In 1986, Goodrich was named acting chief judge of the Superior Court, following the death of Judge H. Carl Moultrie. He also was on the faculty of the American Institute of Banking and the American University School of Business Administration. Goodrich retired from the bench in 2005.

== Publications ==

- "Should Expert be Allowed to Testify concerning Eyewitness Testimony in Criminal Cases." Judges Journal, vol. 14 (1975): 70.

== Professional affiliations ==
Early in his career, Goodrich was a member of the District of Columbia Junior Bar Association, serving as chair of its program and activities committee. Later, he was a member and secretary of the D.C. Bar Association. He was also a member of the American Law Institute and the Judicial Conference of the District of Columbia.

== Personal life ==
In 1949, Goodrich married Nancy Ann Needham of Washington, D.C., his high school sweetheart. She was a graduate of Mount Holyoke College and was working for Time magazine in New York City.
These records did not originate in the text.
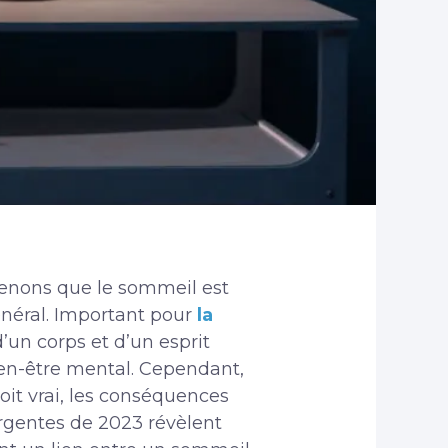
renons que le sommeil est
énéral. Important pour
la
un corps et d’un esprit
bien-être mental. Cependant,
oit vrai, les conséquences
rgentes de 2023 révèlent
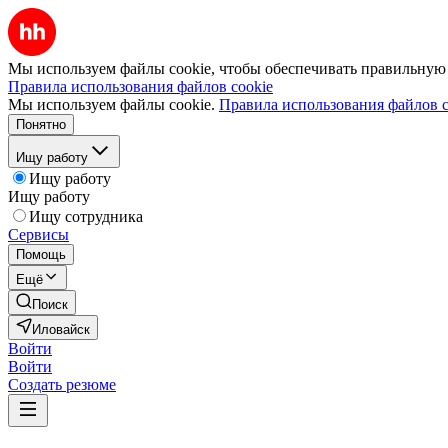
Мы используем файлы cookie, чтобы обеспечивать правильную р
Правила использования файлов cookie
Мы используем файлы cookie.
Правила использования файлов c
Понятно
Ищу работу
Ищу работу
Ищу работу
Ищу сотрудника
Сервисы
Помощь
Ещё
Поиск
Иловайск
Войти
Войти
Создать резюме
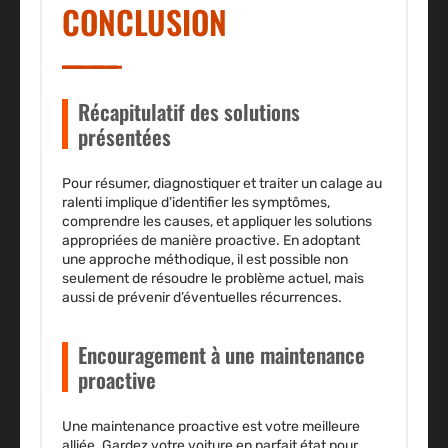
CONCLUSION
Récapitulatif des solutions
présentées
Pour résumer, diagnostiquer et traiter un calage au
ralenti implique d’identifier les symptômes,
comprendre les causes, et appliquer les solutions
appropriées de manière proactive. En adoptant
une approche méthodique, il est possible non
seulement de résoudre le problème actuel, mais
aussi de prévenir d’éventuelles récurrences.
Encouragement à une maintenance
proactive
Une maintenance proactive est votre meilleure
alliée. Gardez votre voiture en parfait état pour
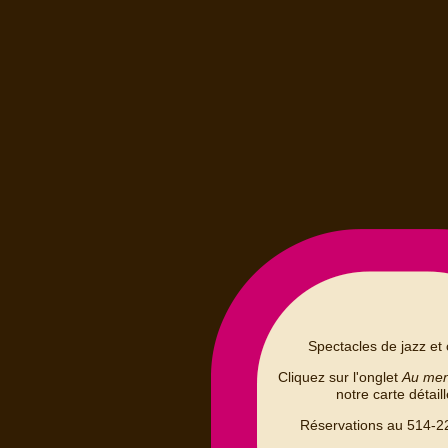
Spectacles de jazz et 
Cliquez sur l'onglet
Au me
notre carte détail
Réservations au 514-2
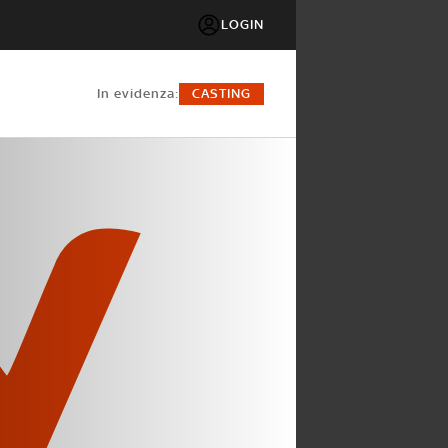
LOGIN
in evidenza:
CASTING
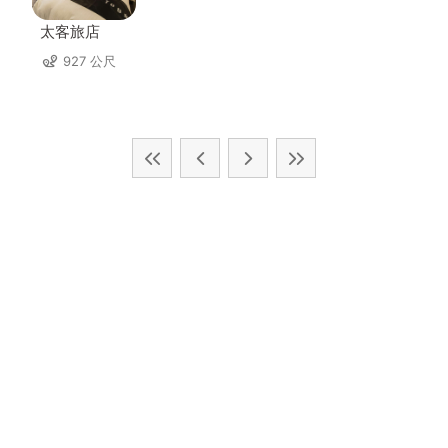
太客旅店
927 公尺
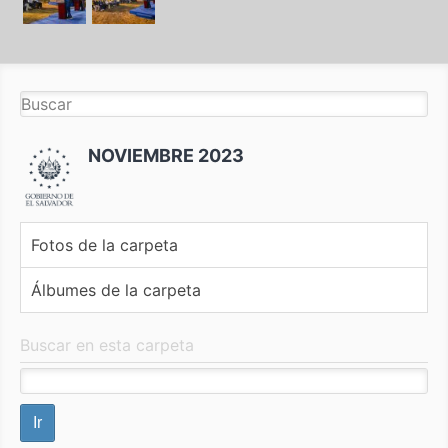
NOVIEMBRE 2023
Fotos de la carpeta
Álbumes de la carpeta
Buscar en esta carpeta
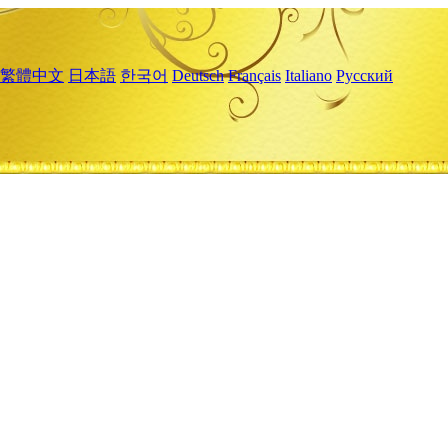
繁體中文
日本語
한국어
Deutsch
Français
Italiano
Русский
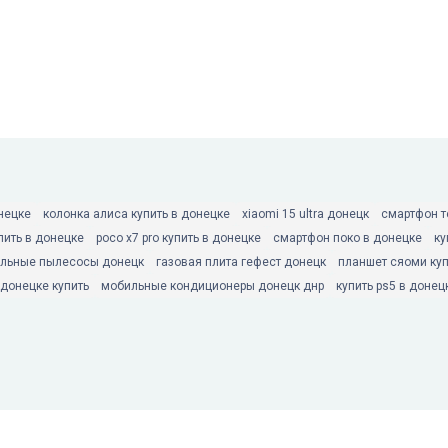
нецке
колонка алиса купить в донецке
xiaomi 15 ultra донецк
смартфон т
пить в донецке
poco x7 pro купить в донецке
смартфон поко в донецке
ку
льные пылесосы донецк
газовая плита гефест донецк
планшет сяоми куп
донецке купить
мобильные кондиционеры донецк днр
купить ps5 в донец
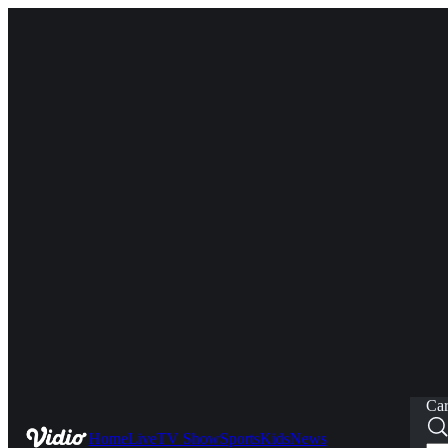
Car
Home
Live
TV Show
Sports
Kids
News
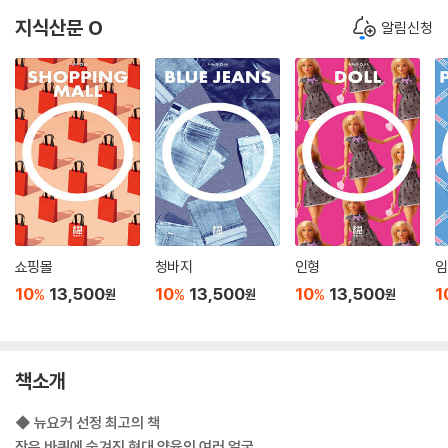
지식산문 O
알림신청
쇼핑몰
청바지
인형
임
10
13,500
10
13,500
10
13,500
1
%
%
%
원
원
원
책소개
◆ 뉴요커 선정 최고의 책
작은 바퀴에 숨겨진 현대 양육의 여러 얼굴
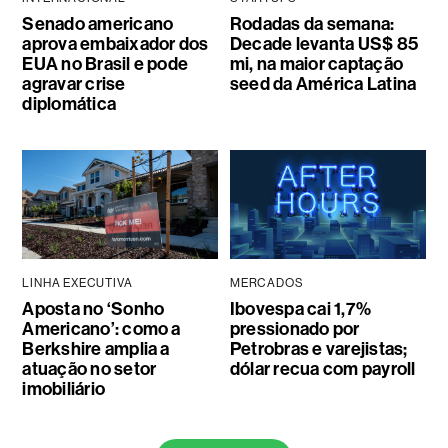
Senado americano
Rodadas da semana:
aprova embaixador dos
Decade levanta US$ 85
EUA no Brasil e pode
mi, na maior captação
agravar crise
seed da América Latina
diplomática
LINHA EXECUTIVA
MERCADOS
Aposta no ‘Sonho
Ibovespa cai 1,7%
Americano’: como a
pressionado por
Berkshire amplia a
Petrobras e varejistas;
atuação no setor
dólar recua com payroll
imobiliário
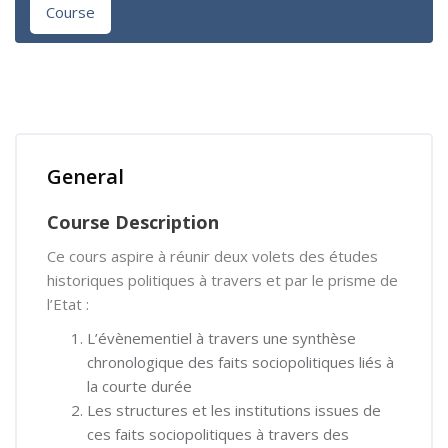
Course
Skip [Cocoon] Course Overview
General
Course Description
Ce cours aspire à réunir deux volets des études
historiques politiques à travers et par le prisme de
l’Etat :
L’évènementiel à travers une synthèse
chronologique des faits sociopolitiques liés à
la courte durée
Les structures et les institutions issues de
ces faits sociopolitiques à travers des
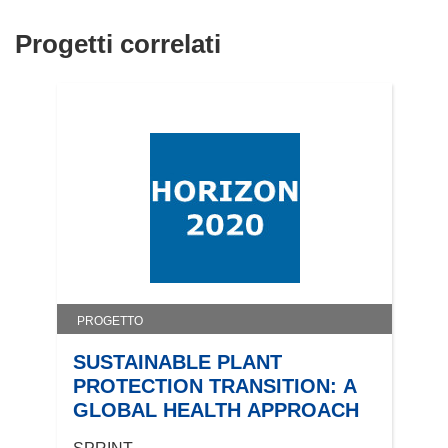
Progetti correlati
PROGETTO
SUSTAINABLE PLANT
PROTECTION TRANSITION: A
GLOBAL HEALTH APPROACH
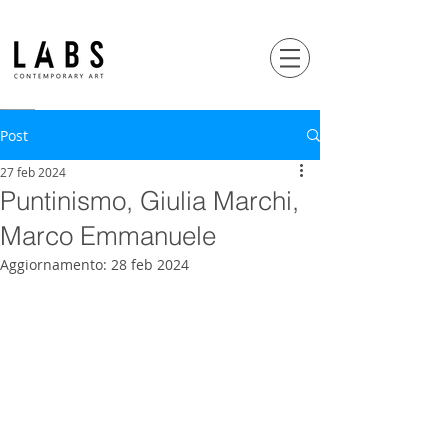
Post
27 feb 2024
Puntinismo, Giulia Marchi,
Marco Emmanuele
Aggiornamento:
28 feb 2024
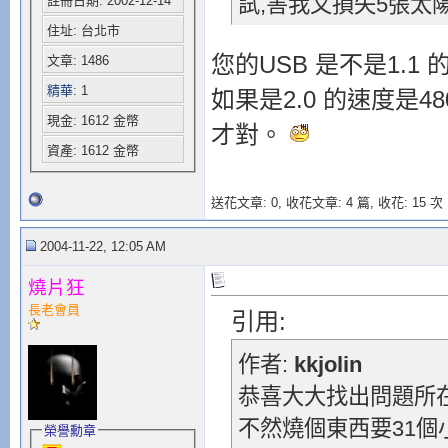
試,害我又損失5張太
註冊日期: 2002-12-14
住址: 台北市
您的USB 是不是1.1 
文章: 1486
精華
: 1
如果是2.0 的速度是480
現金: 1612 金幣
才對。
資產: 1612 金幣
送花文章: 0,
收花文章: 4 篇, 收花: 15 次
2004-11-22, 12:05 AM
燒片狂
長老會員
引用:
作者:
kkjolin
恭喜大大找出問題所
不然燒個東西要31個
榮譽勳章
He father was Delos J. Needham, general counsel of the American Bankers Association.

The couple moved to Jefferson Park Avenue in Charlottesville, Virginia while Goodrich attended law school. Nancy worked for WCHV radio in advertising and broadcast. When he completed law school, they moved to Wood Acres, Maryland. They had three sons: Dr. Rev. George Herbert Goodrich Jr., Rev. Craig Needham Goodrich, and Rev. Thomas Abrams Goodrich.

Goodrich was president of the St. Albans Alumni Association and the Homemakers Service of the National Capital Area. He also served on the board of the American Red Cross D.C. Chapter, the Hillcrest Children's Center, and St. Albans School. He was a member of the Metropolitan Club and the Chevy Chase Club. He was also a member and elder of the National Presbyterian Church.

After retiring, Goodrich and his wife returned to Charlottesville. There, he was a member of Meadows Presbyterian Church where his son Thomas was pastor. They also had a cottage, Windstar, at the Outer Banks in North Carolina.

In 2015, Goodrich died in Charlottesville at the age of ninety years. His memorial service was held at the Meadows Presbyterian Church. He was buried at Monticello Memorial Gardens.